____ KUTIPAN BACAAN
Lihat saja, laba bersih PT Lippo Karawaci Tbk (LPKR) melejit 108,2 % menjadi Rp 2,54 triliun dari laba bersih tahun sebelumnya Rp 1,22 triliun. Kenaikan ini seiring dengan peningkatan pendapatan 74,1% menjadi Rp 11,6 triliun dari sebelumnya Rp 6,66 triliun. Alhasil, laba per-saham dasar perseroan naik menjadi Rp 111,86 dari sebelumnya Rp 53,94.
Pendapatan LPKR bersumber dari divisi usaha residential atau township, retail malls, rumah sakit, hotel dan aset management. Pendapatan dari divisi urban development naik 200% menjadi Rp 5,65 trilin didukung oleh penjualan asel Mal Kemang ke Lippo Mall Indonesia Retail Trust (LMIRT) sebesar Rp 3,37 triliun.
Sedangkan pendapatan development tumbuh 132% menjadi Rp 6,98 triliun yang memberikan kontribusi sebesar 60% terhadap total pendapatan. Sementara itu pendapatan recurring tumbuh sebesar 28% menjadi Rp 4,68 triliun dan memberikan kontribusi sebesar 40% dari total Pendapatan.
Pendapatan dari divisi healttcare bersumber dari anak usahanya PT Siloam Hospital Tbk (SILO). SILO juga menorehkan kilaunya di tahun 2014 dengan membukukan pendapatan usaha operasi (GOR) Rp 3,34 triliun, naik 33% dibanding tahun sebelumnya Rp 2,5 triliun.
Sementara EBITDA atau laba sebelum bunga, pajak, depresiasi dan amortisasi SILO melesat 56% menjadi Rp 466 miliar. Alhasil, laba bersih perseroan setelah pajak meningkat menjadi Rp 60 miliar.
________
____ DATA TERCATAT
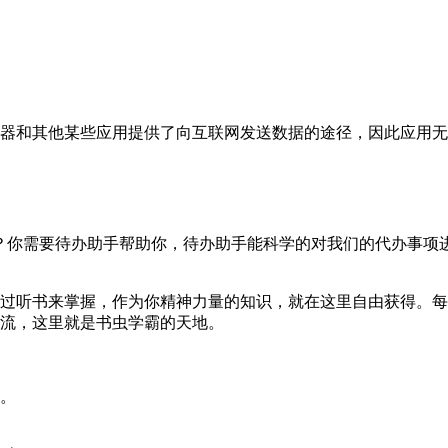
器和其他某些应用提供了向互联网发送数据的途径，因此应用无
头？你需要待办助手帮助你，待办助手能科学的对我们的代办事项
过听书来掌握，作为你精神力量的知识，就在这里自由获得。每
流，这里就是书虫学霸的天地。
。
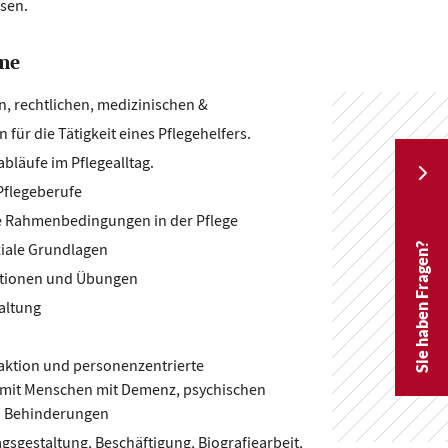
ssen.
me
, rechtlichen, medizinischen &
für die Tätigkeit eines Pflegehelfers.
abläufe im Pflegealltag.
Pflegeberufe
che Rahmenbedingungen in der Pflege
iale Grundlagen
Sie haben Fragen?
ationen und Übungen
taltung
raktion und personenzentrierte
it Menschen mit Demenz, psychischen
n Behinderungen
gsgestaltung, Beschäftigung, Biografiearbeit,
________
PETUNJUK =
a) Dalam kutipan bacaan, LPKR memperoleh pendapatan dari sejumlah divisi usaha. Sebutkan seluruhnya.
b) Silakan ambil bagian kutipan bacaan dari "Pendapatan LPKR bersumber" sampai "Rp 3,37 triliun." tanpa mengubah satu kata pun.
c) Menurut kutipan bacaan, apa yang mendorong kenaikan 200% pada pendapatan divisi urban development LPKR? Jelaskan dalam satu sampai tiga kalimat.
Kerjakan hanya berdasarkan kutipan bacaan.

JAWABAN BERNOMOR =
a) residential atau township, retail malls, rumah sakit, hotel, aset management

b)
Pendapatan LPKR bersumber dari divisi usaha residential atau township, retail malls, rumah sakit, hotel dan aset management. Pendapatan dari divisi urban development naik 200% menjadi Rp 5,65 trilin didukung oleh penjualan asel Mal Kemang ke Lippo Mall Indonesia Retail Trust (LMIRT) sebesar Rp 3,37 triliun.

c) Kenaikan itu didukung oleh penjualan aset Mal Kemang kepada Lippo Mall Indonesia Retail Trust (LMIRT) senilai Rp 3,37 triliun.